■ **Page text**:
The performance of the stochastic global optimization algorithms heavily depends on parameters such as the swarm size and the population size (see supporting information for a comparison). Due to the computational complexity of adapting these parameters, the benchmark is performed with the default parameters of the python packages.

##### 2.3 Bayesian optimization

Bayesian optimization is based on a stochastic model of the objective function. We employ a Gaussian process (GP) that is updated with each new evaluation of the objective function through GP regression (a form of Bayesian inference) [44, 34]. The GP allows to identify parameter values with the largest expected improvement \({\rm EI}(\mathbf {x})\). By sampling those points, exploitation and exploration are automatically balanced, i.e. after exploiting a possible improvement within a local minimum, other parts of the parameter space are automatically scanned until a better minimum is found. As proposed by Gonzales et al. [45] the parallelization is realized by penalizing the expected improvement of the parameters close to running calculations.

One important advantage of GP regression is that it does not rely on derivative information on the objective function, but that one can incorporate this information if available [46]. We use an in-house implementation of Bayesian optimization that exploits the possibility to include derivative observations [47]. As will be shown below, this can speed up the optimization significantly.

■ **Entries provided**:

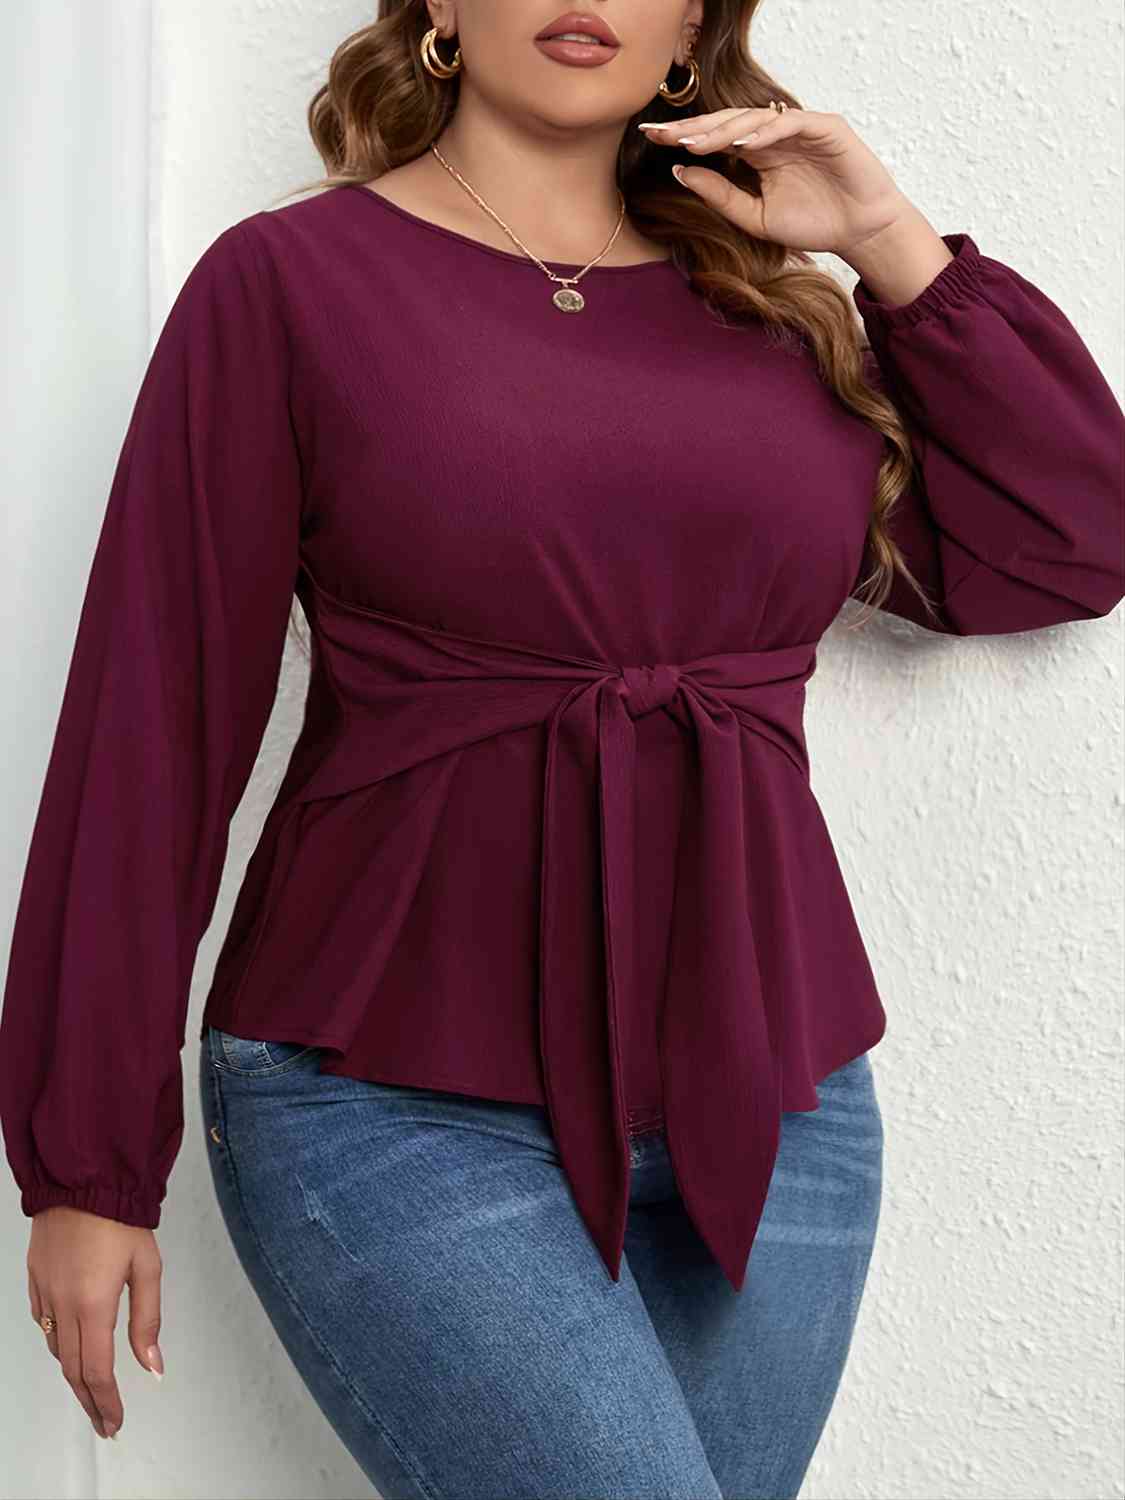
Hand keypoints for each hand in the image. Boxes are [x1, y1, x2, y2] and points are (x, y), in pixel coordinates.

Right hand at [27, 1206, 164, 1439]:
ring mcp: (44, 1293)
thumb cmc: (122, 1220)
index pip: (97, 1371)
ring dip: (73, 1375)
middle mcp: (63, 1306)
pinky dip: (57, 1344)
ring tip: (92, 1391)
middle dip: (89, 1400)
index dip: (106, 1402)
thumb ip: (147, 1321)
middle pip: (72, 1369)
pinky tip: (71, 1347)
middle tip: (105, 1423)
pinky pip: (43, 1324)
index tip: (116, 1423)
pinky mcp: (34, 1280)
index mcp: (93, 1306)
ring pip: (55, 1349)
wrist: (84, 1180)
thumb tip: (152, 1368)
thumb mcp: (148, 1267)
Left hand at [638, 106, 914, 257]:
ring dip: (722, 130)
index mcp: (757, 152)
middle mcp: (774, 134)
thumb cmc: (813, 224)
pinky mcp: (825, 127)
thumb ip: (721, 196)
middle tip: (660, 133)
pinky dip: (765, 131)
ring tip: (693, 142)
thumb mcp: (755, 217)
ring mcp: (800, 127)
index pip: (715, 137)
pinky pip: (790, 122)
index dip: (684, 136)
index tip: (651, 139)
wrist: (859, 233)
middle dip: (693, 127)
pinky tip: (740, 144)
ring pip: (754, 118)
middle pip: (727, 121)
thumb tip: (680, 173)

■ **Task instructions**:
Reproduce the optimization text above word for word, from its first sentence to its last, including the section heading.

■ **Reply to the exercise**:
The performance of the stochastic global optimization algorithms heavily depends on parameters such as the swarm size and the population size (see supporting information for a comparison). Due to the computational complexity of adapting these parameters, the benchmark is performed with the default parameters of the python packages.

##### 2.3 Bayesian optimization

Bayesian optimization is based on a stochastic model of the objective function. We employ a Gaussian process (GP) that is updated with each new evaluation of the objective function through GP regression (a form of Bayesian inference) [44, 34]. The GP allows to identify parameter values with the largest expected improvement \({\rm EI}(\mathbf {x})\). By sampling those points, exploitation and exploration are automatically balanced, i.e. after exploiting a possible improvement within a local minimum, other parts of the parameter space are automatically scanned until a better minimum is found. As proposed by Gonzales et al. [45] the parallelization is realized by penalizing the expected improvement of the parameters close to running calculations.

One important advantage of GP regression is that it does not rely on derivative information on the objective function, but that one can incorporate this information if available [46]. We use an in-house implementation of Bayesian optimization that exploits the possibility to include derivative observations [47]. As will be shown below, this can speed up the optimization significantly.